■ EXTRAIT FOURNI ■
------------------------
La nomination à la nonciature en France de Mgr Luigi Ventura a été annoncée aujourd’hui aux journalistes (avec
embargo jusqu’à midi). Je tenais moi-même en réserve depuis plus de trois mois le portrait du successeur de Fortunato Baldelli, dont la nomination a subi divers retards. (Une erreur de manipulation
a d’ailleurs fait qu’un article, comprenant la plupart des informations que je donne ici, a été diffusé durant quelques minutes sur ce blog, il y a justement plus trois mois, et que les quelques
privilégiés qui l’ont lu ont pu bénéficier de la primeur absolue de la nouvelle, alors qu’elle était encore incertaine!).
La nomination de Luigi Ventura a été facilité par son ancienneté, qui est un critère qui compte beaucoup dans la carrière des anciens élèves de « l’école des nonces » (l’Académie
ecclésiastique pontificale) : dans les nonciatures importantes, il était le plus ancien et le plus anciennement nommé. Luigi Ventura est d’une étoffe et d’une « ligne » qui lui aurait permis d’être
nommé au poste de secrétaire pour les relations avec les Etats, qu’a reçu Mgr Mamberti, ministre des Affaires étrangères de l’Église en 2006. Mais c’est donc via le 10 de l’avenue du
Président-Wilson que Ventura arrivera un jour au cardinalat, et l’on ne peut que se réjouir de ce détour dans notre pays.
Luigi Ventura est originaire de Brescia, où il né le 9 décembre 1944. Il a donc 65 ans. Il lui faudra d’ailleurs un certain temps pour connaître la France qu’il ignore, mais le premier conseiller
de la nonciature et excellente personne, Mgr Maurizio Bravi, fera la jonction, avant d’être appelé lui-même à de plus hautes fonctions. A l’origine secrétaire du cardinal Casaroli, il a percé comme
membre éminent du personnel diplomatique Sodano (lorsqu’il est devenu évêque, il lui a demandé d’être son consécrateur), il passe pour être un pur ratzinguérien, ce qu’il a prouvé en huilant la
nomination de Marc Ouellet à Québec, comme je dirai. Chaleureux, parlant le français avec un net accent italien mais d’une aisance presque volubile (parler vite et beaucoup pour dire peu de choses
est typique de la vieille époque, celle de Casaroli), l’archevêque Ventura est un homme de grande expérience diplomatique : nonce en Côte d’Ivoire, au Burkina Faso, au Niger, il devint en 1999,
nonce apostolique au Chili. L’Amérique latine était sous le pontificat précédent le vivier des hautes personnalités diplomatiques du Saint-Siège.
------------------------
■ TRAVAIL DEMANDÉ ■
- 1) Extrayez mot pour mot du texte sur la nomination de Mgr Ventura le passage qui commence par « La nomination à » et se poursuit jusqu'à « était encore incertaine!). ».
- 2) Réduisez en une courte liste, s'il vous plaît, le paragraphe du texte sur la nomination de Mgr Ventura qui débute par « La nomination de Luigi Ventura a été », en conservant ses faits principaux.

■ DONNÉES SOURCES ■
------------------------
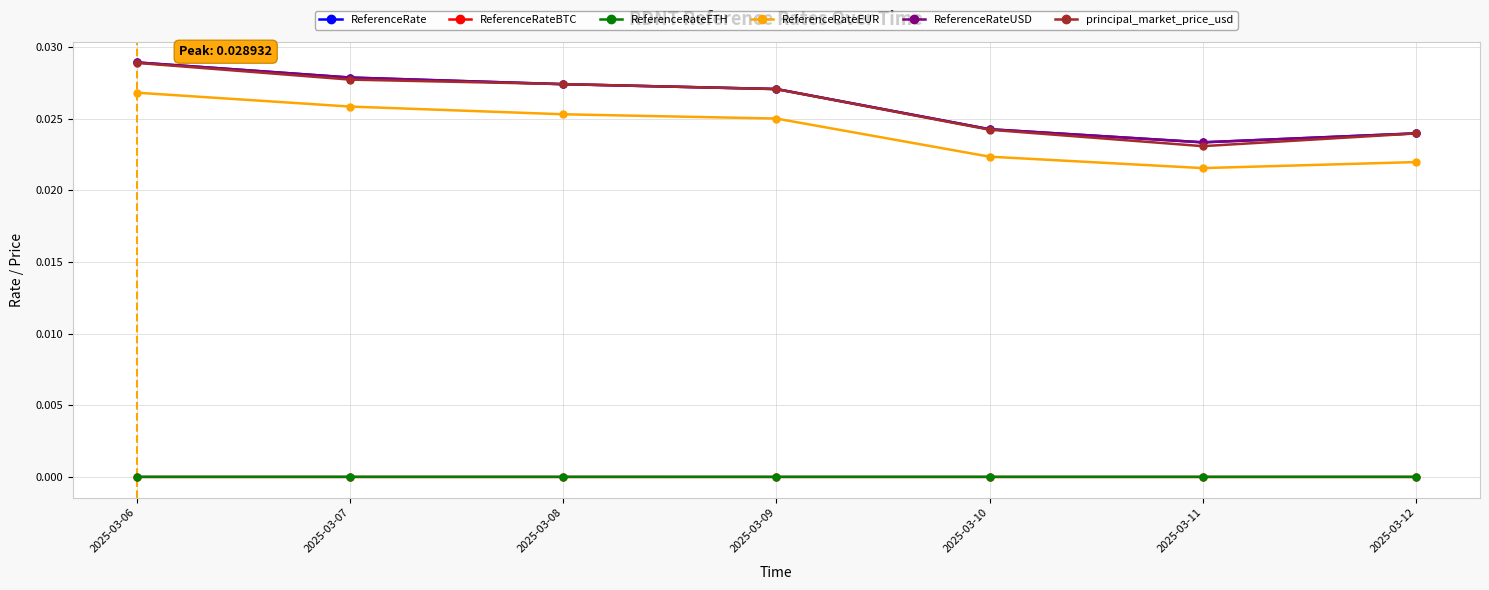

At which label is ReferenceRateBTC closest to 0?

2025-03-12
------------------------
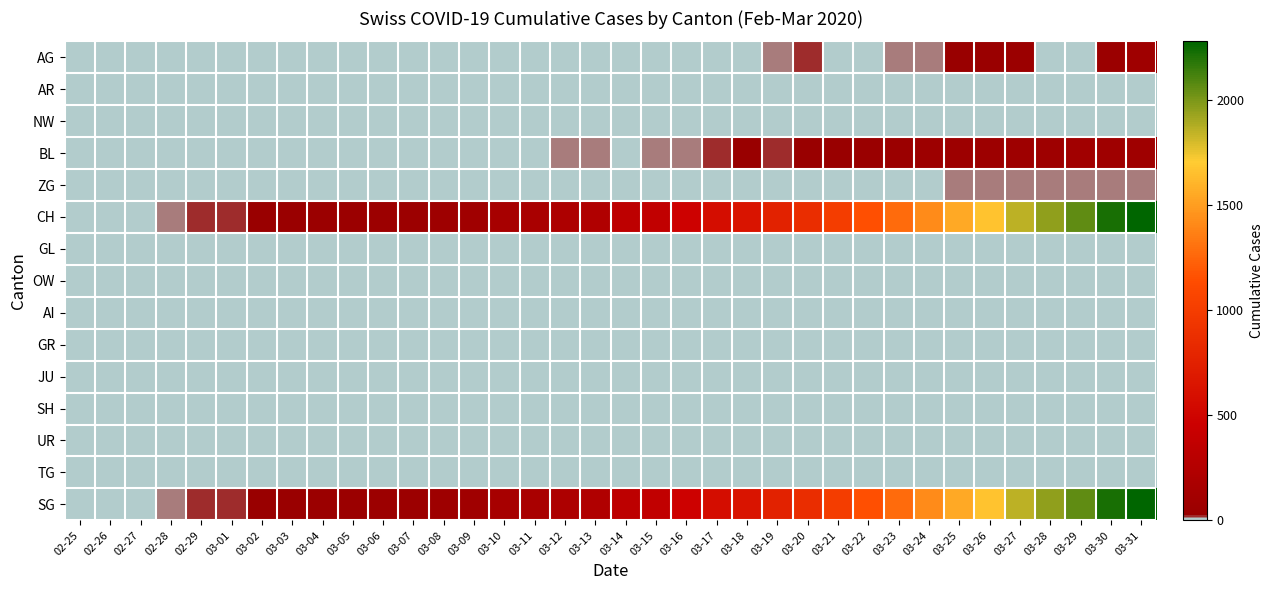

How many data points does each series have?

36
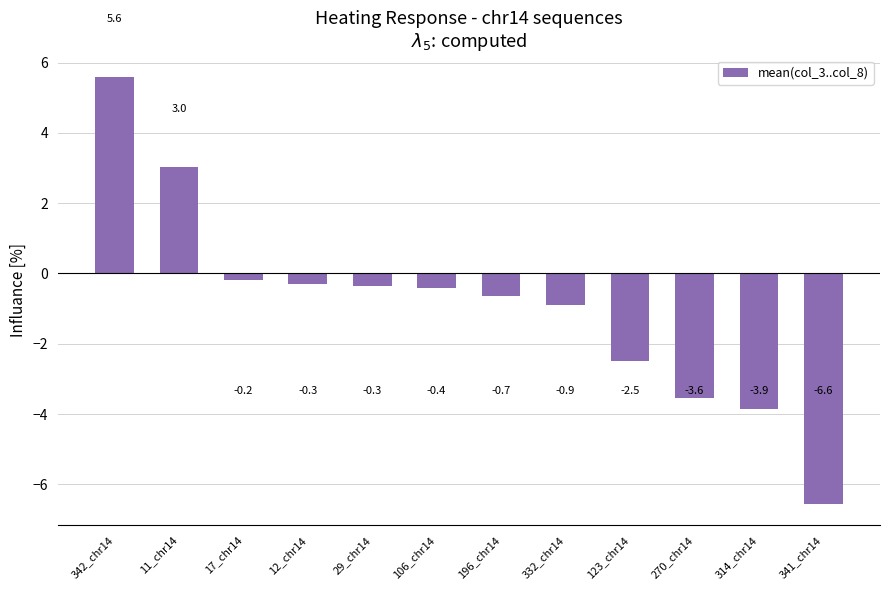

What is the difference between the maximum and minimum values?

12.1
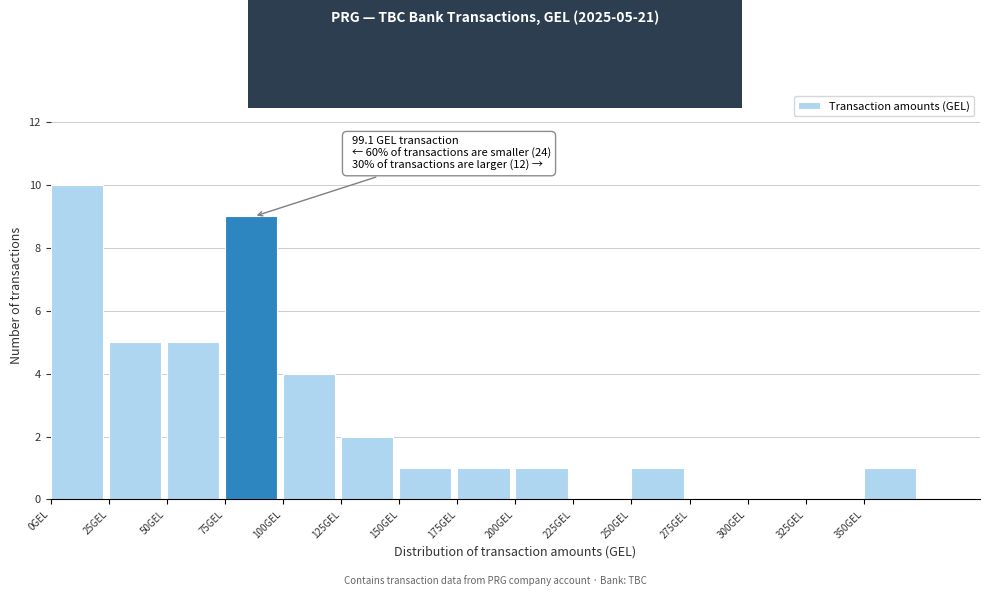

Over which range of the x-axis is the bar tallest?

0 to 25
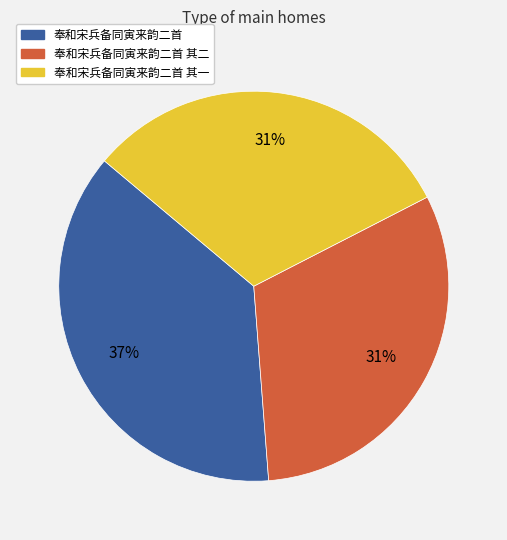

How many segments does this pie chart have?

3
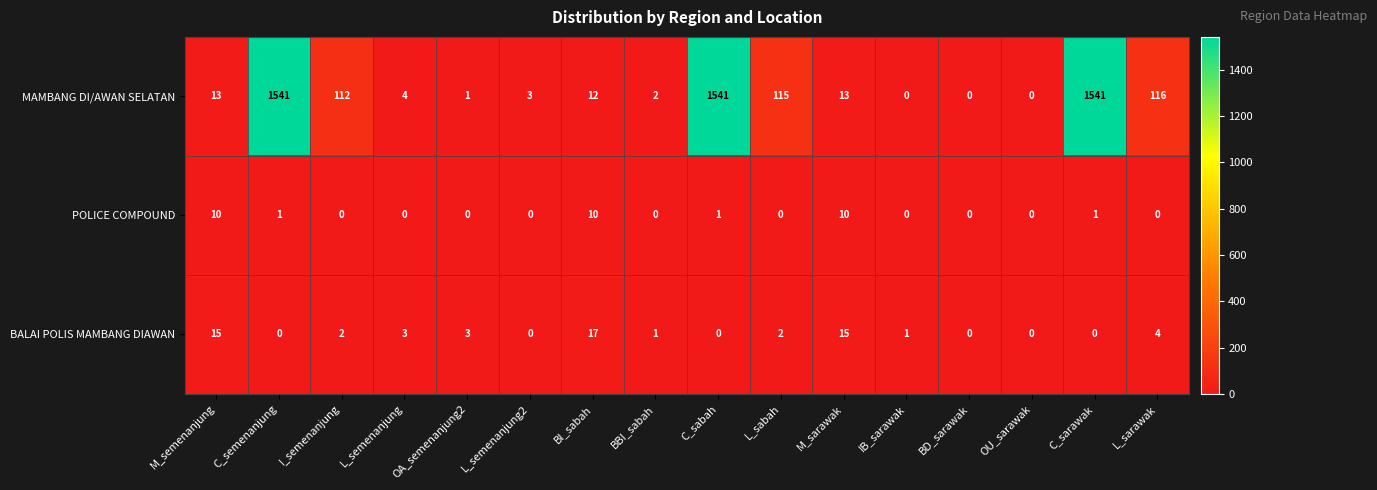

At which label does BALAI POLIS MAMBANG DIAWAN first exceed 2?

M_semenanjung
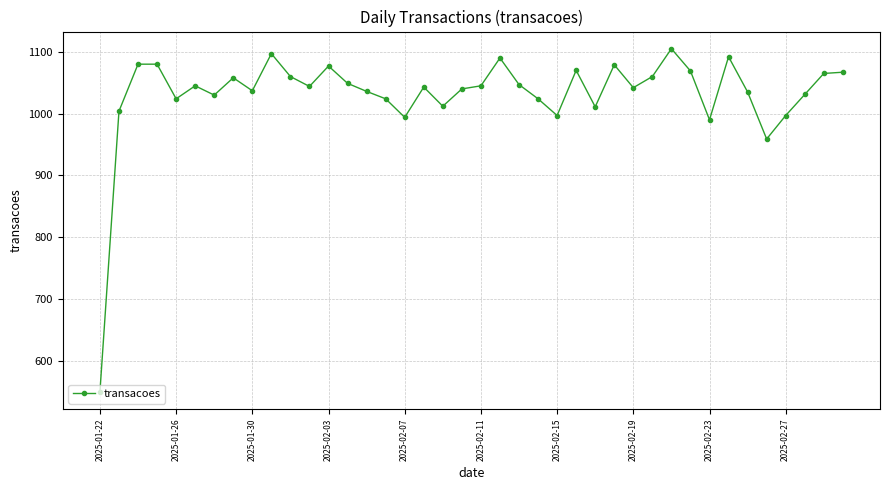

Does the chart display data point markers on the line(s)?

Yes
------------------------
■ RÉPONSES AUX CONSIGNES ■
- 1)
La nomination à la nonciature en France de Mgr Luigi Ventura a été annoncée aujourd’hui aux journalistes (avec
embargo jusqu’à midi). Je tenais moi-même en réserve depuis plus de trois mois le portrait du successeur de Fortunato Baldelli, dont la nomination a subi divers retards. (Une erreur de manipulation
a d’ailleurs fait qu’un article, comprenant la plupart des informations que je donne ici, a été diffusé durant quelques minutes sur ce blog, il y a justement plus trois mois, et que les quelques
privilégiés qui l’ont lu ont pu bénéficier de la primeur absolue de la nouvelle, alors qu’elle était encore incertaine!).

- 2)
- Son ancienneté a facilité sa nomination. Ce critère compte beaucoup dans la carrière des anciens élèves de l'Académie ecclésiastique pontificale, « l'école des nonces ».
- Dans les nonciatures importantes, il était le plus ancien et le plus anciennement nommé.
- Son étoffe et sa « ligne » lui auraient permis d'obtenir le poste de secrétaire pour les relations avec les États, attribué en 2006 à Mgr Mamberti.
- C'est par la nonciature du 10 de l'avenue du Président-Wilson qu'il arrivera un jour au cardinalat, et l'on ne peut que se réjouir de ce détour par la France.